The only sensible step to take is to fix $g$ for both variables and derive using Leibniz's rule (as we know $g$ is continuously differentiable twice in $\mathbb{R}^3$).
So for the second variable:
\begin{gather*}
\frac{\partial g}{\partial y} = f(y,y,z)\cdot\frac{d}{dy}y + \int_0^y\frac{\partial f}{\partial y}(x,y-z,z)dz
\end{gather*}
For the first variable it seemed to me that I should derive twice using Leibniz's rule so I can apply $(*)$, and I got:
\begin{gather*}
\frac{\partial^2 g}{\partial x^2} = \int_0^y\frac{\partial^2 f}{\partial x^2}(x,y-z,z)dz
\end{gather*}
We can easily see that by applying $(*)$ we get close to the required term, yet it is not quite there.

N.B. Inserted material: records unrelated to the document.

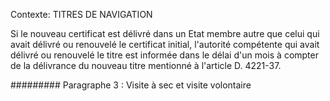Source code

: Contexte: TITRES DE NAVIGATION

Si le nouveau certificat est délivré dans un Etat membre autre que celui qui avait délivré ou renouvelé le certificat initial, l'autorité compétente qui avait délivré ou renouvelé le titre est informée dans le délai d'un mois à compter de la délivrance du nouveau titre mentionné à l'article D. 4221-37.

######### Paragraphe 3 : Visite à sec et visite volontaire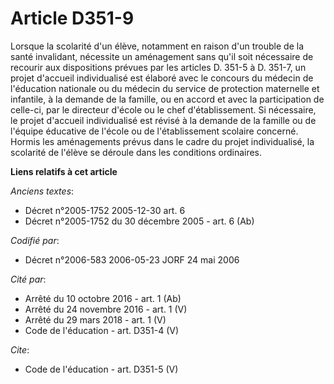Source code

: # Article D351-9

Lorsque la scolarité d'un élève, notamment en raison d'un trouble de la santé invalidant, nécessite un aménagement sans qu'il
soit nécessaire de recourir aux dispositions prévues par les articles D. 351-5 à D. 351-7, un projet d'accueil individualisé
est élaboré avec le concours du médecin de l'éducation nationale ou du médecin du service de protection maternelle et
infantile, à la demande de la famille, ou en accord et avec la participation de celle-ci, par le directeur d'école ou le chef
d'établissement. Si nécessaire, le projet d'accueil individualisé est révisé à la demande de la famille ou de l'équipe
éducative de l'école ou de l'établissement scolaire concerné. Hormis les aménagements prévus dans le cadre du projet
individualisé, la scolarité de l'élève se déroule dans les conditions ordinaires.

**Liens relatifs à cet article**

_Anciens textes_:

  - Décret n°2005-1752 2005-12-30 art. 6
  - Décret n°2005-1752 du 30 décembre 2005 - art. 6 (Ab)

_Codifié par_:

  - Décret n°2006-583 2006-05-23 JORF 24 mai 2006

_Cité par_:

  - Arrêté du 10 octobre 2016 - art. 1 (Ab)
  - Arrêté du 24 novembre 2016 - art. 1 (V)
  - Arrêté du 29 mars 2018 - art. 1 (V)
  - Code de l'éducation - art. D351-4 (V)

_Cite_:

  - Code de l'éducation - art. D351-5 (V)
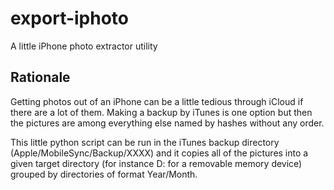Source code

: # export-iphoto
A little iPhone photo extractor utility

## Rationale

Getting photos out of an iPhone can be a little tedious through iCloud if there are a lot of them.
Making a backup by iTunes is one option but then the pictures are among everything else named by hashes without any order.

This little python script can be run in the iTunes backup directory (Apple/MobileSync/Backup/XXXX) and it copies all of the pictures into a given target directory (for instance D: for a removable memory device) grouped by directories of format Year/Month.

I assume my evaluation of $\dfrac{\partial g}{\partial y}$ is incorrect.
So first and foremost, how would one comprehensively justify using Leibniz's rule here in the preceding manner – it is not your usual case, there are two parameters in the integral represented by $g$. Is it even justifiable here?

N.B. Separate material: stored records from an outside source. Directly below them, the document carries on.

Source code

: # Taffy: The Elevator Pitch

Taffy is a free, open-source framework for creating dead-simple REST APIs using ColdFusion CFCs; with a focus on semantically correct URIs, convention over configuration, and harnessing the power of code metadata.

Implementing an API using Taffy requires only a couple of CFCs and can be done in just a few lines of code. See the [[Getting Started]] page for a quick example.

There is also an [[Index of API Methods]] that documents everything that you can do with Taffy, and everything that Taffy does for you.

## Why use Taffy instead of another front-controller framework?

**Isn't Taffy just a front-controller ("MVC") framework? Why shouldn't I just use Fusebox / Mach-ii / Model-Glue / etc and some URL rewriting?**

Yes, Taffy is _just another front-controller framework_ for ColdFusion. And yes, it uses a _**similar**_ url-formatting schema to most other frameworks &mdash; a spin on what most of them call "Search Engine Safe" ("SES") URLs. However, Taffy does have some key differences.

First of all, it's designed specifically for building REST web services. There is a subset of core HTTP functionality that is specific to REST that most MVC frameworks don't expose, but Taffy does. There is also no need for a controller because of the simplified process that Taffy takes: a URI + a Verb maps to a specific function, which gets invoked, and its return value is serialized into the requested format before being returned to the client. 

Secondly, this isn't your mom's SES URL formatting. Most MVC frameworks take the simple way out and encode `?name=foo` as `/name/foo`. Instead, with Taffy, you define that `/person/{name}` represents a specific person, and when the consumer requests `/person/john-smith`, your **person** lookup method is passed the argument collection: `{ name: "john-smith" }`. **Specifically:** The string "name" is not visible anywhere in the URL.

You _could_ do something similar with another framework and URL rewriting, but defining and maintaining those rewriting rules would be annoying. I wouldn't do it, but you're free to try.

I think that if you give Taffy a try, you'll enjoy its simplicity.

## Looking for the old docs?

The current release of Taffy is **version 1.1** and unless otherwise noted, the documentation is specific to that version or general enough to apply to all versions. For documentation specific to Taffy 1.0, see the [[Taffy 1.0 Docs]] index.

And secondly, did I evaluate $\dfrac{\partial g}{\partial y}$ wrongly, or have I just missed something and the evaluation is incomplete?
Any hint or explanation would be extremely appreciated.

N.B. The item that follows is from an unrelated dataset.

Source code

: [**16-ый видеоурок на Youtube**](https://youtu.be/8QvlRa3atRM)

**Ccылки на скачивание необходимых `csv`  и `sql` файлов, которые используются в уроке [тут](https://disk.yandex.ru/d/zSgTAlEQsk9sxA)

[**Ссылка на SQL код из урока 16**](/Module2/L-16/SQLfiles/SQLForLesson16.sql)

Thank you so much, and have a great day!
Best Answer
The way I learned differentiation under the integral sign is as follows: $$ \partial_x \int_{a(x)}^{b(x)} F(x,y) dx = F(b(x),y)b'(x) - F(a(x),y) a'(x) + \int_{a(x)}^{b(x)} \partial_x F(x,y) dx$$ So applying this to $g$: \begin{align*} \partial_y g(x,y) &= \partial_y \int_0^y f(x,y-z,z)dz \\ &= \frac{dy}{dy} f(x,y-y,y) - \frac{d0}{dy} f(x,y-0,z) + \int_0^y \partial_y f(x,y-z,z) dz \\ &= f(x,0,y) + \int_0^y \partial_x^2 f(x,y-z,z) dz \\ \end{align*} With respect to your comment on why it's not $f(x,y,z)$, you can see above that $f(x,y-z,z)\big|_{z=y} = f(x,0,y)$.
Now we show that the integral in the last line is equal to $\partial_x^2 g$. Note that because the bounds of integration don't depend on $x$ we have \begin{align*} \partial_x g(x,y) &= \partial_x \int_0^y f(x,y-z,z)dz \\ &= \frac{dy}{dx} f(x,y-y,y) - \frac{d0}{dx} f(x,y-0,z) + \int_0^y \partial_x f(x,y-z,z)dz \\ &= \int_0^y \partial_x f(x,y-z,z)dz \end{align*} Doing the same calculation with the second $\partial_x$ shows that it goes through too, so we have \begin{align*} \partial_y g(x,y) &= f(x,0,y) + \int_0^y \partial_x^2 f(x,y-z,z) dz \\ &= f(x,0,y) + \partial_x^2 \int_0^y f(x,y-z,z) dz \\ &= f(x,0,y) + \partial_x^2 g(x,y) \end{align*}
I hope that helps.